Thursday, March 26, 2015

Marathon #8 The San Antonio Marathon 1998


Smiling, crying, hard to say...

This marathon pretty much wraps up my "marathons I don't want to write about" because even though I didn't know it at the time, this would end up being my last shitty marathon. Ever. Sorry, but there is no better word to describe what running marathons had become, due to my obsession with running a 3:45 marathon time. (In order to qualify for the Boston marathon). Perhaps it's fitting that I can't find but a few pictures taken that week-end. Maybe I will come across them some day and add them here. It wasn't all bad, because in the end I ran my hardest and fastest marathon yet, a 3:47:17, but I had missed my ultimate goal and wasn't happy.

In 1998 the San Antonio marathon wasn't yet a part of the Competitor's group of Rock and Roll marathons, so it was a much smaller event, which I preferred, especially since I had just ran their first ever Rock and Roll event in San Diego earlier that year--madness! I liked the course too, pretty scenic tour of San Antonio with a finish at the Alamodome. My family came down to watch, and Toby actually brought along a mountain bike to follow me along the course with.

On race morning when I stepped out and felt the 90% humidity and warm air I actually started crying. I knew what was in store for me. If only I could have done then what I do now, (slow the hell down and enjoy the ride), but hey some people need to get hit over the head with the hammer. And so the story goes, I was doing a pretty decent job of hitting my pace at the mile markers, and every time I'd see Toby on the bike I'd talk about dropping out. I was so miserable, and there was my family at mile 16, happily cheering for me as I came by. I'd like to think I put on my game face for them, but I bet I said something that would make a sailor blush. Later in the race I started slowing and cramping and was having trouble finding the mile markers, so I wasn't sure of my pace at times, and how close I was. (And some mile markers seemed to be "off" too). If only I had a GARMIN back then! I knew I was close, but really had no idea how close until I got to mile 26, looked down at my watch and saw the time: 3:45...My heart sank. Running as fast as I could for the remaining .2, which included the uphill to the Alamodome would take too long to make it in time. I had missed it yet again. But something happened then that I will never forget. A little old Hispanic woman was on the side of the road, pointed me out, and with her fist pumping into the sky she shouted out in broken English, "You are an animal! An ANIMAL!" It made me laugh and it made me cry at the same time. To this day I use her expression to get through rough patches. "I am an ANIMAL!!!" It works!
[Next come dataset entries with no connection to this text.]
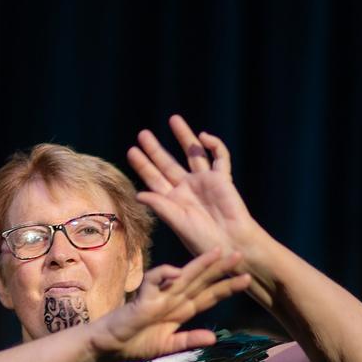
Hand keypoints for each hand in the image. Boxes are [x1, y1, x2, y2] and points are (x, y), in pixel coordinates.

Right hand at [90, 248, 250, 361]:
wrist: (109, 348)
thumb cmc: (135, 345)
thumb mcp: (168, 346)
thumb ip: (189, 340)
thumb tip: (214, 338)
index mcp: (181, 311)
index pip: (208, 296)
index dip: (227, 287)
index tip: (247, 279)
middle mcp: (173, 300)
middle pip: (201, 282)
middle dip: (220, 269)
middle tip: (241, 254)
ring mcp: (158, 298)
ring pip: (183, 277)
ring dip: (200, 265)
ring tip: (217, 253)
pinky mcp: (143, 299)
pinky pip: (154, 282)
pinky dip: (164, 275)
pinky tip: (176, 271)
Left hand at [127, 115, 259, 256]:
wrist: (230, 243)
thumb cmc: (202, 239)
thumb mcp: (177, 222)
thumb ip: (160, 206)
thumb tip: (138, 194)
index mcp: (173, 201)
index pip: (154, 178)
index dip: (143, 165)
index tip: (131, 151)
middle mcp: (186, 189)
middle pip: (167, 163)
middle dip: (155, 149)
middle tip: (142, 134)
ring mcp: (204, 182)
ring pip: (193, 153)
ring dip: (184, 137)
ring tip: (174, 119)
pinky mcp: (222, 179)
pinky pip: (219, 157)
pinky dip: (215, 145)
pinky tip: (204, 137)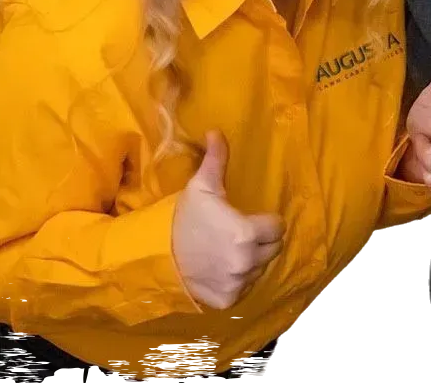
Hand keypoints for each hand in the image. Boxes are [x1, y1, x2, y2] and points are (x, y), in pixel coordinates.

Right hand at [172, 131, 284, 309]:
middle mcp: (248, 262)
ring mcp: (239, 284)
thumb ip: (216, 160)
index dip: (265, 221)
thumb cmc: (181, 219)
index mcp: (248, 233)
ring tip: (226, 250)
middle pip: (273, 248)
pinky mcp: (228, 300)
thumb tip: (217, 131)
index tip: (249, 219)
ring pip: (260, 269)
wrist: (152, 258)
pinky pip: (245, 288)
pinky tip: (219, 269)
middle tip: (238, 234)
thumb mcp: (200, 188)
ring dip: (250, 260)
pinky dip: (237, 280)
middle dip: (261, 240)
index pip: (278, 227)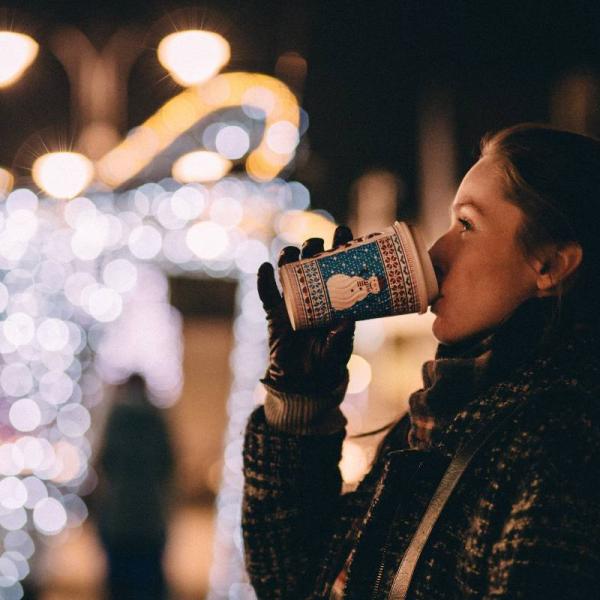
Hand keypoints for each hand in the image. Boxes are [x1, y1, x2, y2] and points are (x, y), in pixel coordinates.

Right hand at [258, 225, 354, 393]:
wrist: (303, 380)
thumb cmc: (326, 361)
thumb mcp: (338, 350)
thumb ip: (341, 337)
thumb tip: (347, 320)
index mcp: (333, 297)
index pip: (338, 266)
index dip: (340, 247)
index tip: (343, 231)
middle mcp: (312, 294)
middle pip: (311, 262)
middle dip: (313, 248)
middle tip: (316, 245)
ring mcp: (292, 301)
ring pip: (288, 272)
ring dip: (289, 258)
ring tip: (291, 253)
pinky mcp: (274, 313)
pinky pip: (267, 294)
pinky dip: (264, 280)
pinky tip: (264, 268)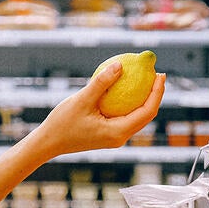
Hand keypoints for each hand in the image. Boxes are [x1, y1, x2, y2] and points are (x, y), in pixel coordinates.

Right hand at [31, 64, 165, 159]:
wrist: (48, 142)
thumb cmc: (62, 123)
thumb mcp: (82, 100)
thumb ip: (101, 82)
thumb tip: (121, 64)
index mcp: (118, 132)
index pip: (147, 112)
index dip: (157, 92)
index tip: (160, 74)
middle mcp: (120, 137)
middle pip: (146, 115)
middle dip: (154, 94)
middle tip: (156, 73)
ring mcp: (115, 137)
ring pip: (137, 117)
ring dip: (144, 98)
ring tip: (146, 78)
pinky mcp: (108, 134)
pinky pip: (125, 116)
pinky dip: (129, 102)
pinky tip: (125, 87)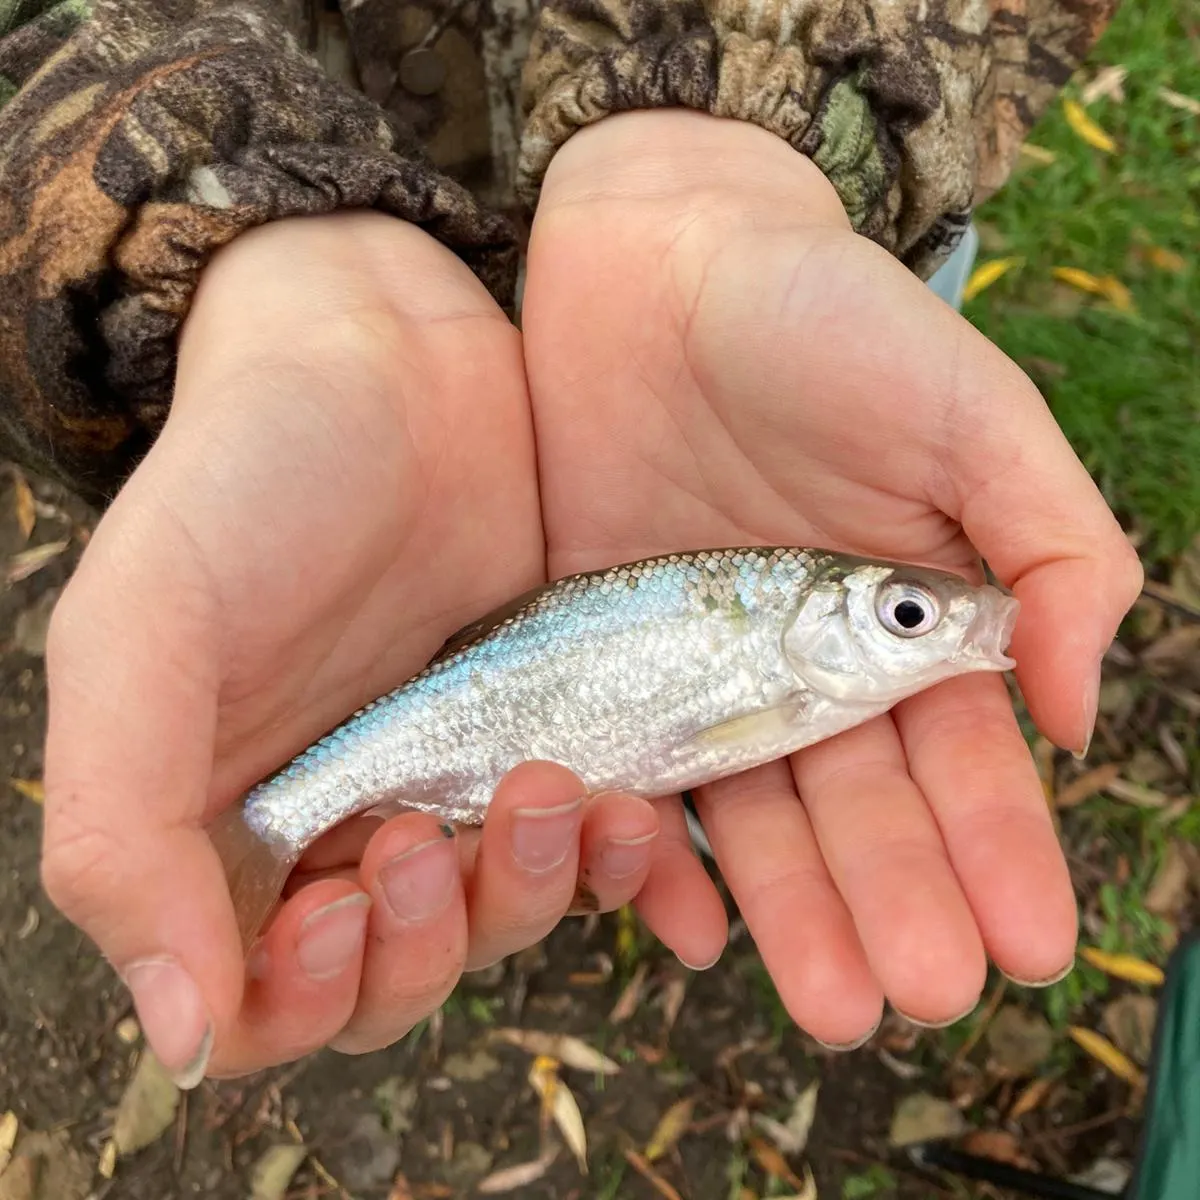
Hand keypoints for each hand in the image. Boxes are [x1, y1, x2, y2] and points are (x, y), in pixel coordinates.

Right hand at [40, 213, 657, 1083]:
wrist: (383, 354)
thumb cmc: (244, 477)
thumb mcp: (140, 635)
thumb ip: (118, 831)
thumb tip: (175, 1037)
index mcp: (225, 823)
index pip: (261, 1006)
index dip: (302, 1003)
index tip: (342, 912)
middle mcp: (340, 819)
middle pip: (397, 981)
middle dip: (432, 943)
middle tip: (442, 837)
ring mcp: (452, 777)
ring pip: (507, 919)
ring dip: (539, 896)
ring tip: (562, 794)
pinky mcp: (549, 727)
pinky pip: (600, 846)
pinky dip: (634, 869)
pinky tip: (651, 832)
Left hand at [522, 112, 1142, 1044]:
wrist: (657, 263)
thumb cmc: (824, 315)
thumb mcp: (967, 409)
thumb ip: (1048, 543)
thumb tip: (1080, 708)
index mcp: (908, 612)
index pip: (963, 754)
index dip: (998, 849)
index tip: (1025, 946)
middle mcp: (811, 657)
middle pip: (860, 803)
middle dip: (896, 902)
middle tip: (916, 1000)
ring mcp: (709, 664)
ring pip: (758, 809)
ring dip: (796, 908)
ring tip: (833, 1004)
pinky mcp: (612, 654)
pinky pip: (642, 770)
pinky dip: (662, 847)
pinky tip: (690, 920)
After San Antonio I made a necessary mind shift. If I was going to run a 3:45 it would have to come to me. I wasn't going to try to force it upon myself without regards to the weather or whatever else stood in the way, as it was now apparent that I was pretty close to running whatever my true potential was. I had ran the best I could and I needed to be happy with the end result. Period.

Not that all of the marathons that I have ran since been rosy. I've had a few that took me to the "ugly place", and really challenged me in ways only the marathon distance can, but I have always been OK with what the clock says at the finish line on every single one of them. Finishing a marathon should always be something to be proud of!